Pictures with circuit source files
'''
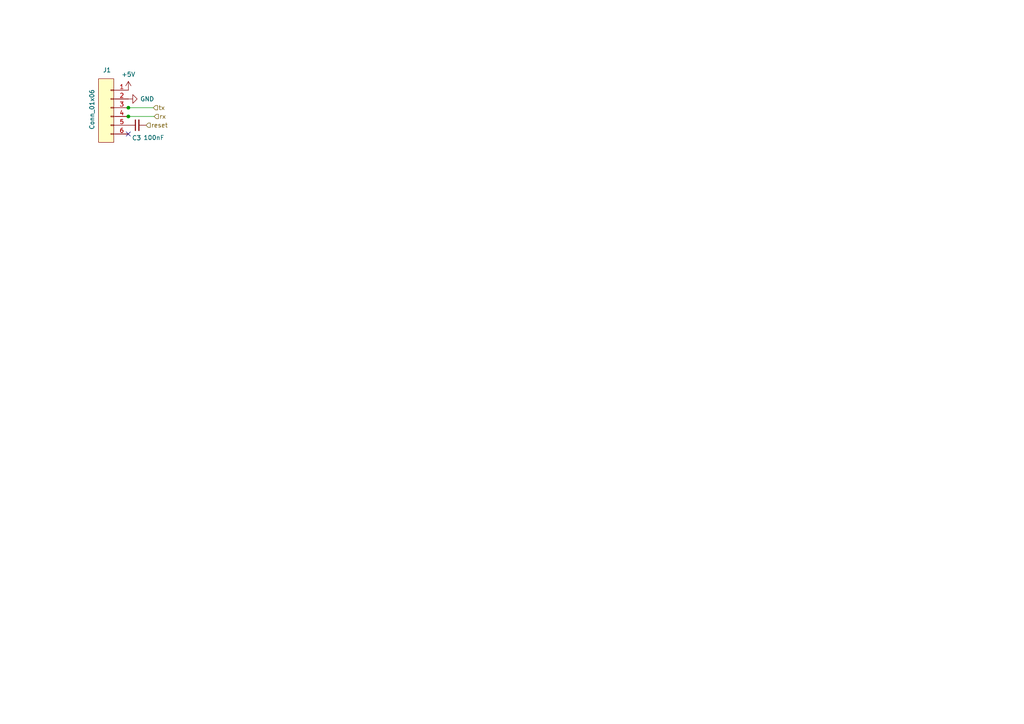
<source format=kicad_sch>
(kicad_sch (version 20211123) (generator eeschema)

  (uuid 16266494-856f-4100-879c-35c121b12268)

  (paper "A4")

  

  (junction (at 37.2364 31.242) (diameter 0) (color 0 0 0 0)
    (uuid dbf35050-8257-4c06-95ea-1a3f751c8b7c)
  )
  (junction (at 37.2364 33.782) (diameter 0) (color 0 0 0 0)
    (uuid dd7a0cf2-79dc-41e0-b084-5aeba57ebf6a)
  )

  (no_connect (at 37.211 38.862) (uuid 551cc6b8-f4a3-4e27-8063-0702bb0e0675))

  (wire (pts (xy 37.211 31.242) (xy 37.2364 31.242))
    (stroke (width 0) (type default) (color 0 0 0 0))
    (uuid 0585ffc4-6ad5-4529-9da5-c1e6dc55fdcc)
  )
  (wire (pts (xy 37.2364 33.782) (xy 44.704 33.782))
    (stroke (width 0) (type default) (color 0 0 0 0))
    (uuid 3dd9f57e-67f6-4694-94e2-37f2b4794051)
  )
  (wire (pts (xy 37.211 33.782) (xy 37.2364 33.782))
    (stroke (width 0) (type default) (color 0 0 0 0))
    (uuid 6c440018-f352-476c-b8ce-1d5aaa865f72)
  )
  (wire (pts (xy 37.2364 31.242) (xy 44.45 31.242))
    (stroke (width 0) (type default) (color 0 0 0 0))
    (uuid e307f635-7c53-411c-8a98-7eb08fffade6)
  )

  (hierarchical_label "rx" (shape input) (at 44.704 33.782 0)
    (effects (font (size 1.27 1.27)) (justify left))
    (uuid 52843ff8-2b59-4c30-9170-a8efe6154919)
  )
  (hierarchical_label "reset" (shape input) (at 42.3418 36.322 0)
    (effects (font (size 1.27 1.27)) (justify left))
    (uuid 6581ffb7-8ade-468c-91b6-b9f46b4cd6a8)
  )
  (hierarchical_label "tx" (shape input) (at 44.45 31.242 0)
    (effects (font (size 1.27 1.27)) (justify left))
    (uuid dbece99c-8842-4a04-9361-698952a397a8)
  )

  (symbol (lib_id "MyLibrary:J1") (at 30.48 31.75 0) (unit 1)
    (in_bom yes) (on_board yes)
    (uuid 309d2f01-7c04-4570-8ea4-ff89209ebd47)
    (property "Reference" "Conn_01x06" (id 0) (at 26.67 31.75 90))
    (property "Value" "J1" (id 1) (at 31.0388 20.32 0))
    (property "Footprint" "" (id 2) (at 28.575 40.64 0)
      (effects (font (size 1.27 1.27)) hide)
    )
    (property "Datasheet" "" (id 3) (at 28.575 40.64 0)
      (effects (font (size 1.27 1.27)) hide)
    )
    (pin "1" (uuid c178a348-f0ad-4b65-af0f-cbc0c2e58f9e))
    (pin "2" (uuid afd323d5-0e31-4188-9f37-66a0c6c6e14a))
    (pin "3" (uuid 9e029d9e-4ab0-42fc-85fe-fe6789ec5d96))
    (pin "4" (uuid 4a84821d-72ca-49f8-9685-8e427151985b))
    (pin "5" (uuid 613d936b-a8b5-4246-8cf4-39c691cd3096))
    (pin "6" (uuid 854d804a-f2e3-4dd0-93af-a970f5163d85))
  )

  (symbol (lib_id "power:GND") (at 37.2364 28.702 90) (unit 1)
    (in_bom yes) (on_board yes) (fields_autoplaced)
    (uuid 92974068-f811-4769-9c26-8fb46a68fae6)
    (property "Reference" "#PWR?" (id 0) (at 43.5864 28.702 0)
      (effects (font (size 1.27 1.27)) hide)
    )
    (property "Value" "GND" (id 1) (at 40.64 28.7019 90)
      (effects (font (size 1.27 1.27)) (justify right))
    )
    (property "Footprint" "" (id 2) (at 37.2364 28.702 0)
      (effects (font (size 1.27 1.27)) hide)
    )
    (property "Datasheet" "" (id 3) (at 37.2364 28.702 0)
      (effects (font (size 1.27 1.27)) hide)
    )
    (pin "1" (uuid f0223db8-a923-421a-95fe-19b3e13fc460))
  )

  (symbol (lib_id "power:+5V") (at 37.2364 26.162 0) (unit 1)
    (in_bom yes) (on_board yes) (fields_autoplaced)
    (uuid dce2a7ed-6373-456b-b109-93485470509d)
    (property "Reference" "#PWR?" (id 0) (at 37.2364 29.972 0)
      (effects (font (size 1.27 1.27)) hide)
    )
    (property "Value" "+5V" (id 1) (at 37.2364 21.59 0))
    (property "Footprint" "" (id 2) (at 37.2364 26.162 0)
      (effects (font (size 1.27 1.27)) hide)
    )
    (property "Datasheet" "" (id 3) (at 37.2364 26.162 0)
      (effects (font (size 1.27 1.27)) hide)
    )
    (pin "1" (uuid 648b9952-9d9e-4e82-9456-7166b9a62639))
  )

  (symbol (lib_id "Device:C_Small") (at 39.7764 36.322 90) (unit 1)
    (in_bom yes) (on_board yes)
    (uuid e5d07443-e096-4a1a-87cc-1e667f0b00bd)
    (property "Reference" "C3" (id 0) (at 39.624 40.005 90))
    (property "Value" "100nF" (id 1) (at 44.6278 39.9288 90))
    (property "Footprint" "" (id 2) (at 39.7764 36.322 0)
      (effects (font (size 1.27 1.27)) hide)
    )
    (property "Datasheet" "~" (id 3) (at 39.7764 36.322 0)
      (effects (font (size 1.27 1.27)) hide)
    )
    (pin "1" (uuid ba71bb61-5804-4138-b3bb-9401f8a4b32d))
    (pin "2" (uuid 89ee191a-0efd-449f-be4c-73ff7433acf1))
  )
)

</source>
'''
Which lines run from the one containing "3) (at 39.7764 36.322 0)" to the end of the entries above? Quote exactly those, and only those.

    (property "Datasheet" "~" (id 3) (at 39.7764 36.322 0)
      (effects (font (size 1.27 1.27)) hide)
    )
    (pin "1" (uuid ba71bb61-5804-4138-b3bb-9401f8a4b32d))
    (pin "2" (uuid 89ee191a-0efd-449f-be4c-73ff7433acf1))
  )
)

</source>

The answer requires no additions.